◆ **AIM OF THE EXERCISE**:
Check each line of the material for the string "table", and copy the lines that have it.

-------

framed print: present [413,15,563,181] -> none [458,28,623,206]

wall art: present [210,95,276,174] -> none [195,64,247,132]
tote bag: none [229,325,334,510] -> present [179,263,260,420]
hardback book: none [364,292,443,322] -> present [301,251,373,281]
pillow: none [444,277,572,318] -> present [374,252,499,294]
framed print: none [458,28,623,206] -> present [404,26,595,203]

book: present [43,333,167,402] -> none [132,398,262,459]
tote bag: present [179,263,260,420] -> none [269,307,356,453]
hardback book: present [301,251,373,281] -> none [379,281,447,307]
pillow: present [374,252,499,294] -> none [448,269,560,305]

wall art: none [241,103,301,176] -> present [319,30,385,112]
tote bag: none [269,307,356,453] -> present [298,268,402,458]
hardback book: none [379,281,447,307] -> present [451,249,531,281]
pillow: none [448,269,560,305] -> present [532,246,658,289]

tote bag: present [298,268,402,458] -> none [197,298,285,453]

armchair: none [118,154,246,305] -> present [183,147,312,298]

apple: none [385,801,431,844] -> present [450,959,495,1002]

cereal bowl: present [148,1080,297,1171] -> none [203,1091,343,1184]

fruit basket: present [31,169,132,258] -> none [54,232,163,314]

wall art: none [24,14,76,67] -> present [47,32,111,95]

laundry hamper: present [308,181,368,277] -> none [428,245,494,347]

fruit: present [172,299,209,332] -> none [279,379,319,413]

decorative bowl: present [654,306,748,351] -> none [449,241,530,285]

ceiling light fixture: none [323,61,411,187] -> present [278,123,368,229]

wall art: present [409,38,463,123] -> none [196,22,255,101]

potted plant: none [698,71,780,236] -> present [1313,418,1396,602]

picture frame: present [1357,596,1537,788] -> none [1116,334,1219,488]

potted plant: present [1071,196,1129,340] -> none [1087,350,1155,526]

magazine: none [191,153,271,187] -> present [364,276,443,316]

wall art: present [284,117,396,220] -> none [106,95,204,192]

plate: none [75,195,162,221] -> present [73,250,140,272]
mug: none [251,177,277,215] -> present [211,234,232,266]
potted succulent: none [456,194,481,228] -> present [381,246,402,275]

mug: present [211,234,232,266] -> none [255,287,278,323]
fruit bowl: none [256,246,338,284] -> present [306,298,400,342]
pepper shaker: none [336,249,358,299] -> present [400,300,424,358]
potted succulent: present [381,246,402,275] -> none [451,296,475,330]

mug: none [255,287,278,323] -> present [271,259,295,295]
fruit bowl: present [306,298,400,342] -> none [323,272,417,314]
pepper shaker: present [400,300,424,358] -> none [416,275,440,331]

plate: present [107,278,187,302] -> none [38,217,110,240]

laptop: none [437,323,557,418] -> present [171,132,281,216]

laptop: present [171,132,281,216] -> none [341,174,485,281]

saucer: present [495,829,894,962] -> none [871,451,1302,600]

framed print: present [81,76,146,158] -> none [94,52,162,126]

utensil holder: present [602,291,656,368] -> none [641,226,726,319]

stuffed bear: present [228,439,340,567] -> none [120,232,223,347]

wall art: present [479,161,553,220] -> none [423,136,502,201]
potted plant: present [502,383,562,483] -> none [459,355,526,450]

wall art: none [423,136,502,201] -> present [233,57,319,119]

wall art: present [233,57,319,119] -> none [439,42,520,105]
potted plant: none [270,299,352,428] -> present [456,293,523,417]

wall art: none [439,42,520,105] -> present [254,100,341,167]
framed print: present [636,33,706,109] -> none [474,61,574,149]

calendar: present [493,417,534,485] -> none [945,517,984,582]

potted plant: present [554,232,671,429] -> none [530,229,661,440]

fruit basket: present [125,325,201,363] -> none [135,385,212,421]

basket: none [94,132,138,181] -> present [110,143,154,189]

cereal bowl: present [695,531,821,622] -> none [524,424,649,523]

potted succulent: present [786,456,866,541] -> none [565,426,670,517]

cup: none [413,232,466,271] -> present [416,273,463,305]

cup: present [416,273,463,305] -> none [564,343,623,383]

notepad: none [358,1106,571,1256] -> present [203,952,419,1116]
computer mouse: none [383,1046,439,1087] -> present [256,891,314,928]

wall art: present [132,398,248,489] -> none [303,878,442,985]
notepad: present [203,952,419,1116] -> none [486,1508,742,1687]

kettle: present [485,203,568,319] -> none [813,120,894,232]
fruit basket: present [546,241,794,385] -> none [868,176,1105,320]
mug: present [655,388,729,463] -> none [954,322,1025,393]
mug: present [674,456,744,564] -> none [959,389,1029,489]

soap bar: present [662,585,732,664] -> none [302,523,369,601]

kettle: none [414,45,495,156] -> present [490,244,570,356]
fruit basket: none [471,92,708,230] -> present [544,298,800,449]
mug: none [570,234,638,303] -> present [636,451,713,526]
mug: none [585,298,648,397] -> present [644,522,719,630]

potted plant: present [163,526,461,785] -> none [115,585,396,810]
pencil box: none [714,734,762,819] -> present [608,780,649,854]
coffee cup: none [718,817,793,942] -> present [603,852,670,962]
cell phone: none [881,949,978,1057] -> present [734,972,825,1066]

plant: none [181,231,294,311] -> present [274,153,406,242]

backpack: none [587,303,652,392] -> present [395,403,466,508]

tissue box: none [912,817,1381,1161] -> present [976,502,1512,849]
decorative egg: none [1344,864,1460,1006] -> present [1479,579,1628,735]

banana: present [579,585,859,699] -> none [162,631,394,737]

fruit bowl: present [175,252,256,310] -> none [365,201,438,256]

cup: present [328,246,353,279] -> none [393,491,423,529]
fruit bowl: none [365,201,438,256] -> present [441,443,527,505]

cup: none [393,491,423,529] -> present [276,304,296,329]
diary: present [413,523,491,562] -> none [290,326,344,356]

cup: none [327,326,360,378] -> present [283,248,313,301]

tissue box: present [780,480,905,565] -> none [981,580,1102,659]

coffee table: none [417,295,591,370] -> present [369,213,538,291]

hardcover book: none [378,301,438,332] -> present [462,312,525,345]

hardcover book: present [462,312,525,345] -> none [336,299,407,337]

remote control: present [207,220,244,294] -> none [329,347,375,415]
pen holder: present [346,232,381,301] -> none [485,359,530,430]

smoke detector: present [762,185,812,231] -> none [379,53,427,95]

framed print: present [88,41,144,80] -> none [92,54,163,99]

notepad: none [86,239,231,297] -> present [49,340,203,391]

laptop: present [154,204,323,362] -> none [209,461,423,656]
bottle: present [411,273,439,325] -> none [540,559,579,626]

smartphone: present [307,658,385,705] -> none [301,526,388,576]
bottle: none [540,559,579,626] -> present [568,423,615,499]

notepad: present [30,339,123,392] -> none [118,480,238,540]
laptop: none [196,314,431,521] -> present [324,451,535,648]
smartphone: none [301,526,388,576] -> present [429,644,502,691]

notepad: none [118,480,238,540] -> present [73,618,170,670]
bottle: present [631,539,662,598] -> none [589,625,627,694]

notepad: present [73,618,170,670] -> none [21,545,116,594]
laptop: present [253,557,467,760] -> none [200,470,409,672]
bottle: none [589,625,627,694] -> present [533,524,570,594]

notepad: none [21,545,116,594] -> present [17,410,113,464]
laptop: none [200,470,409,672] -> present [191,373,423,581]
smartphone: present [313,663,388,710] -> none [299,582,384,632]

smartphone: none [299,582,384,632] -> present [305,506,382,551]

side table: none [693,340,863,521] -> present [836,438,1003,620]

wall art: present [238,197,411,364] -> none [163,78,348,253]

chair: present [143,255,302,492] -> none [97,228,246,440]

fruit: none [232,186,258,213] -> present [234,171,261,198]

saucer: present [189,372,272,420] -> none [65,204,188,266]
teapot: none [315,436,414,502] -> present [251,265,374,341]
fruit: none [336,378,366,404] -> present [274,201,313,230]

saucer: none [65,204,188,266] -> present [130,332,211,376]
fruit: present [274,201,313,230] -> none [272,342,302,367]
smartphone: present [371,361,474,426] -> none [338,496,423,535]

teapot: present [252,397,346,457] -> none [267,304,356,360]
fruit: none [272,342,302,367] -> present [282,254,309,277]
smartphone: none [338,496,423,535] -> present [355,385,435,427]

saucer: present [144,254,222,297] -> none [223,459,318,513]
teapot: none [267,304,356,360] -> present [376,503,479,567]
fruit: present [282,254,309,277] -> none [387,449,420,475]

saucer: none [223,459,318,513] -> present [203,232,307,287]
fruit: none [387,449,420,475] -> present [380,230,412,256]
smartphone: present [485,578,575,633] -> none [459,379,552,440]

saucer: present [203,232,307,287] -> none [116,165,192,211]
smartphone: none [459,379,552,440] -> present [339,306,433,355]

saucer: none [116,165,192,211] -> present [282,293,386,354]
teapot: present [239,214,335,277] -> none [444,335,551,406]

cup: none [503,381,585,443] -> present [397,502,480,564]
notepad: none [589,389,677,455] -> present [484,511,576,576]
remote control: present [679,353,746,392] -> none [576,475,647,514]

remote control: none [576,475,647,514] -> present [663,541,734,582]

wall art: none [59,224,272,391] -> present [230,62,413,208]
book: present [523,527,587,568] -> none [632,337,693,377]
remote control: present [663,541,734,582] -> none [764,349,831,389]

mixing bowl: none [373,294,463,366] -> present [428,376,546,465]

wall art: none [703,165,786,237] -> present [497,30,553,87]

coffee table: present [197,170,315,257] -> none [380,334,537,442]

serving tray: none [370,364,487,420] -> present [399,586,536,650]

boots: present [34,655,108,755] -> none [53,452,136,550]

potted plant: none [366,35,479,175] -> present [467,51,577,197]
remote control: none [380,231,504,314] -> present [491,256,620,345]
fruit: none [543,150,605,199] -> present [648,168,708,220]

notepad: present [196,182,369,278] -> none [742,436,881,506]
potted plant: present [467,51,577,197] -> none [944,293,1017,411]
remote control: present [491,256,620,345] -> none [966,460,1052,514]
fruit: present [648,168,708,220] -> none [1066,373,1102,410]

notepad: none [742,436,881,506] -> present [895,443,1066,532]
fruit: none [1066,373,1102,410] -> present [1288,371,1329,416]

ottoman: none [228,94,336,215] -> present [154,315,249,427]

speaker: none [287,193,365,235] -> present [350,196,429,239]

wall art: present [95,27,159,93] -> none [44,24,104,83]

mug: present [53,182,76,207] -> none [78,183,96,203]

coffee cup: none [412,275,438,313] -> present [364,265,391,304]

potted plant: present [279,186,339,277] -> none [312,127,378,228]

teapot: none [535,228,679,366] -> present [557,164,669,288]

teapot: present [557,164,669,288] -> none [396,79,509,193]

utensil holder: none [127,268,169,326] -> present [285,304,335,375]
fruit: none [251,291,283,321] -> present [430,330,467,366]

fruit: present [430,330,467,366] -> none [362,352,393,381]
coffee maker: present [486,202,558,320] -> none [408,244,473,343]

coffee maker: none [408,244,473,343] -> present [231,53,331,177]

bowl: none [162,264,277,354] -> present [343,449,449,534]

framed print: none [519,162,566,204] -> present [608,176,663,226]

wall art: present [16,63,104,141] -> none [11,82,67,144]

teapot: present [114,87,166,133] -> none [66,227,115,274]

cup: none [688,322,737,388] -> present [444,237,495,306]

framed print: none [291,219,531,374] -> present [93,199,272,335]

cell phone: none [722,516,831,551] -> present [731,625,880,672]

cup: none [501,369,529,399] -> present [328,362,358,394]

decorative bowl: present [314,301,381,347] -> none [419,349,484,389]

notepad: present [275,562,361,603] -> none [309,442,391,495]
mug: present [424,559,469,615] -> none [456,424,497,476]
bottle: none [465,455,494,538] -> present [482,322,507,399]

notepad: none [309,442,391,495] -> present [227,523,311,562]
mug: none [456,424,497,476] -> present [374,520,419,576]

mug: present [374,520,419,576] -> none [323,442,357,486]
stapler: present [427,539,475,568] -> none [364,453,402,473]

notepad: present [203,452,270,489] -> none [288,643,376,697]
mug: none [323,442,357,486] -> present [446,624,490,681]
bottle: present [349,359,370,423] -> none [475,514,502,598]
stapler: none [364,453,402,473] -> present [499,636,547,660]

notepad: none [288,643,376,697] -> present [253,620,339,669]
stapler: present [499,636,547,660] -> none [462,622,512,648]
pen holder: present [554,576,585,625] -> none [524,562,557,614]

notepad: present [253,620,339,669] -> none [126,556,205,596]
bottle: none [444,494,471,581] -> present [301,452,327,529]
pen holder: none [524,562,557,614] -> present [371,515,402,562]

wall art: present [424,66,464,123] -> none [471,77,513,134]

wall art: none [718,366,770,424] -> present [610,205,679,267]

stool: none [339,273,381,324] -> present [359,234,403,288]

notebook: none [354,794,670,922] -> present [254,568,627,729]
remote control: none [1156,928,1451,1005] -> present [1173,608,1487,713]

-------

◆ **RESPONSE**:
coffee table: none [417,295,591,370] -> present [369,213,538,291]
side table: none [693,340,863,521] -> present [836,438,1003,620]
coffee table: present [197,170,315,257] -> none [380,334,537,442]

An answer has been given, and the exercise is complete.